Has anybody a clue on what's possibly going wrong here? Has anybody experienced similar issues? I found very scarce information on the internet on people experiencing the same performance issues (i.e. here and here).
I'm aware of the fact that there a different video sizes, but two "simple" color conversions of an image with 1280x720 pixels is not supposed to consume around 2 seconds, especially not on a quite recent device as the iPhone 4 (S) are!
Any help, hints or experiences in this manner are highly appreciated!

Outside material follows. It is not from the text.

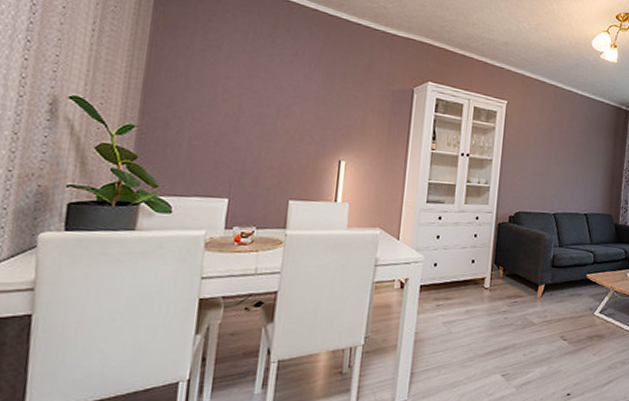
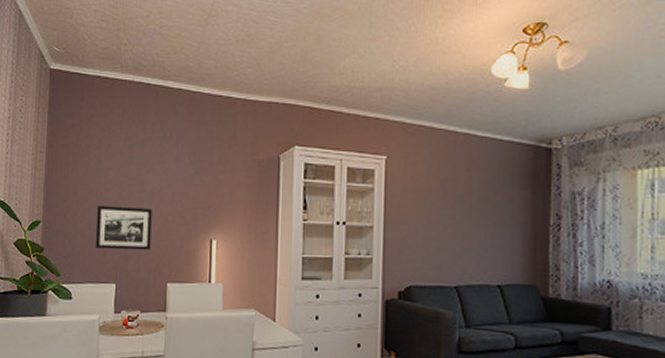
picture frame: none [206,116,277,167] -> present [96,206,152,251]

Progress and further findings
Based on remi's comment I experimented with alternate solutions. Unfortunately I have to say that also the following (very trivial) thing does not work:
Mat colorMat, gray;
vector<Mat> channels;
AVDEBUG("starting", TAG,1);
colorMat = Mat(vHeight,vWidth,CV_8UC4, rImageData); // no data is copied
AVDEBUG("first", TAG, 1);
split(colorMat, channels);
AVDEBUG("intermediate " << colorMat.size(), TAG, 1);
// no BGRA2BGR conversion at all!!
gray = channels[0]; // take blue channel for gray
AVDEBUG("end", TAG, 1);
Produces the following output:
2014-07-24 09:07:41.763 CheckIfReal[604:3d03] AvCore-Debug: (Debug, Tag=CoreManager) Frame accepted (/Users/tbergmueller/Documents/dev/AvCore/avcore/CoreManager.cpp, line 591)
2014-07-24 09:07:41.765 CheckIfReal[604:3d03] AvCore-Debug: (Debug, Tag=CoreManager) starting (/Users/tbergmueller/Documents/dev/AvCore/avcore/CoreManager.cpp, line 636)
2014-07-24 09:07:41.771 CheckIfReal[604:3d03] AvCore-Debug: (Debug, Tag=CoreManager) first (/Users/tbergmueller/Documents/dev/AvCore/avcore/CoreManager.cpp, line 641)
2014-07-24 09:07:44.599 CheckIfReal[604:3d03] AvCore-Debug: (Debug, Tag=CoreManager) intermediate [720 x 1280] (/Users/tbergmueller/Documents/dev/AvCore/avcore/CoreManager.cpp, line 665)
2014-07-24 09:07:44.605 CheckIfReal[604:3d03] AvCore-Debug: (Debug, Tag=CoreManager) ending (/Users/tbergmueller/Documents/dev/AvCore/avcore/CoreManager.cpp, line 682)
Hence the Mat constructor Mat() is fast, because no data is copied (refer docs). However, the split() function takes in this code sample almost 3seconds!! Taking the blue channel as gray Mat is then fast again, since only a Mat-header is created.
This once again indicates that there is something wrong with the loop implementation, since split() copies data, which is obviously done in a loop.